Doch der Schatten Argentiniens WM 2022 Star Lionel Messis war für Neymar zu groß. Er fühlte sich vom Argentinier erdrückt und meinte, deshalb nicht die ihm eigentlich zustehende Anerkennung zu erhalten. 2017 setzte er darum seinen Wechsel zu Paris Saint-Germain mit Gewalt durch. Die Franzosen zogen die Ausstiegsklausel in Höhe von 222 Millionen Euro. Noch immer ist er damit der teuerste Spieler aller Zeiten. Gefühlt vergingen jedoch nur Tage, bis Neymar diesen Transfer bedauerte.

In jeder Transferperiode bettelte er den FC Barcelona an, die Katalanen sollten ihn zurückkaufen. Teilweise streikte er sogar. Es funktionierte nicht, da Barca finanziell einfach nicht in der Lage war, einen solchen Deal zu stemmen.

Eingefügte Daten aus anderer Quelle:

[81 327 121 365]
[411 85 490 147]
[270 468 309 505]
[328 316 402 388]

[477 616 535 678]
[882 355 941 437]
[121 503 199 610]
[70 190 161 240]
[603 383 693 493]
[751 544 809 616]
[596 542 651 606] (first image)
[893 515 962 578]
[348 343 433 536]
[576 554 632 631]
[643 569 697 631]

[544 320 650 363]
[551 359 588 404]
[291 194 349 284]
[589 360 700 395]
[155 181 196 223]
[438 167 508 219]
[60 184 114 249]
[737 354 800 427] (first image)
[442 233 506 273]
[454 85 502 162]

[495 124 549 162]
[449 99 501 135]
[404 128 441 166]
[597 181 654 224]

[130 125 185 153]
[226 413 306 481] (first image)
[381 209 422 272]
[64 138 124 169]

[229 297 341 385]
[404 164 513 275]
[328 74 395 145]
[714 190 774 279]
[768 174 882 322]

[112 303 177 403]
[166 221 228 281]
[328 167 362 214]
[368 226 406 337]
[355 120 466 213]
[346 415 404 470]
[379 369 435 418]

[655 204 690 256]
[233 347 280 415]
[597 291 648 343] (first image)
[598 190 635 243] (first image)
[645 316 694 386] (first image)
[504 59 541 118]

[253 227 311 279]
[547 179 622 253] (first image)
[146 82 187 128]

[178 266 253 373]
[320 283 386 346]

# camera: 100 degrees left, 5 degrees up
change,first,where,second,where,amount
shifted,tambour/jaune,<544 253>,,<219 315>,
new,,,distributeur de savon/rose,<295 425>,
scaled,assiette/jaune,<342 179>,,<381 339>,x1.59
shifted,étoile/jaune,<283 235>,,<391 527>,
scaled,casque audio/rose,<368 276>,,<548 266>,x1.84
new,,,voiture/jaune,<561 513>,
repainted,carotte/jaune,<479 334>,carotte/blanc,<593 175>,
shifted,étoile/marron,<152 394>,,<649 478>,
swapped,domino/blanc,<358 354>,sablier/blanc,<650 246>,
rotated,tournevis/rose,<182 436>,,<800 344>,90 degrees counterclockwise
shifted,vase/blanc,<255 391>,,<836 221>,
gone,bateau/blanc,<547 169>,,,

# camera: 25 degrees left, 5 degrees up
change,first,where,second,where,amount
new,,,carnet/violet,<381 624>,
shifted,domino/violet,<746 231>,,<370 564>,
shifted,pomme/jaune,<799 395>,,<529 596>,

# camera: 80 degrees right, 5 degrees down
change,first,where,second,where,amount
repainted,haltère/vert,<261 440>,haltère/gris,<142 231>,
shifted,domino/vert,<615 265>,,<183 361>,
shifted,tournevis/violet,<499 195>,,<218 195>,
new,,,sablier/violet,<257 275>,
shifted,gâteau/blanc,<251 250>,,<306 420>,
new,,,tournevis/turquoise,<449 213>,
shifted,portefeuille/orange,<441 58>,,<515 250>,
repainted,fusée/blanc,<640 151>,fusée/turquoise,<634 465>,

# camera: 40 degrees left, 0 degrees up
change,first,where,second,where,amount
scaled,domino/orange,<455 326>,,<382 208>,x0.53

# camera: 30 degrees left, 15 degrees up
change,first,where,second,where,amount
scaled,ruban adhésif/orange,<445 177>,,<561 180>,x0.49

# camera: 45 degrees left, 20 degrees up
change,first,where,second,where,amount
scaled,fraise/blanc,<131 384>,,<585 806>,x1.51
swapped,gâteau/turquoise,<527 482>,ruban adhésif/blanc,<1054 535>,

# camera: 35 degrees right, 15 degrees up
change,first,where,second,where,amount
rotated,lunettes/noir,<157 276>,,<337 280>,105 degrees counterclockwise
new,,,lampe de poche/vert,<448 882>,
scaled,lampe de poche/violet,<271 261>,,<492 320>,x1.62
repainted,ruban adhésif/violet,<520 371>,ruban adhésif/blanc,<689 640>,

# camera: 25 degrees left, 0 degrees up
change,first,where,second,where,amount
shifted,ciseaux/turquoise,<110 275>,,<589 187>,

Die Situation beruhigte sich erst im Jahr 2020: PSG erreichte damals das Finale der Champions League. Bei Barca war abzusehen, dass der Verein vor komplizierten Jahren stehen würde. 2021 schloss sich dann selbst Messi den Franzosen an.

Neymar Jr. in der Nationalmannschaft

Neymar gab 2010 sein Debüt in der Nationalmannschaft und schoss in 116 Spielen 70 Tore. Hinzu kommen sieben Treffer in zwölf Spielen in der Olympiaauswahl des Landes, deren Teil er von 2012 bis 2016 war. Es sprang nur ein Titel heraus: Brasilien gewann bei den Olympischen Spielen 2016 in Rio vor eigenem Publikum die Goldmedaille.

Ansonsten verliefen die Turniere vor allem enttäuschend: Im Viertelfinale der WM 2014 musste er aufgrund einer Verletzung pausieren. Brasilien verlor das folgende Halbfinale gegen Deutschland ohne Neymar mit 1:7. 2018 bei der WM in Russland fiel der Angreifer durch viele Schwalben auf. Brasilien musste sich im Viertelfinale Belgien mit 1:2 geschlagen geben. Als einer der WM-Favoriten 2022 soll es in Katar deutlich besser laufen.

Was kann Neymar für Brasilien leisten?

Neymar kann der beste Fußballer der Welt sein – aber nicht auf Dauer. An guten Tagen ist er besser als jeder andere. Dann kann er die Selecao auch ziehen. Die WM 2014 war hierfür ein gutes Beispiel: Das Team war eigentlich schwach für brasilianische Verhältnisse. Neymar wertete es bis zu seiner Verletzung auf.

Hat der Superstar jedoch keinen guten Tag, hemmt er seine Mannschaft nicht selten sogar – beispielsweise bringt er durch unüberlegte Aktionen Unruhe auf den Platz. Brasiliens WM 2022 Kader braucht in Katar den guten Neymar – dann kann es endlich funktionieren mit dem ersten großen Titel seit Jahren.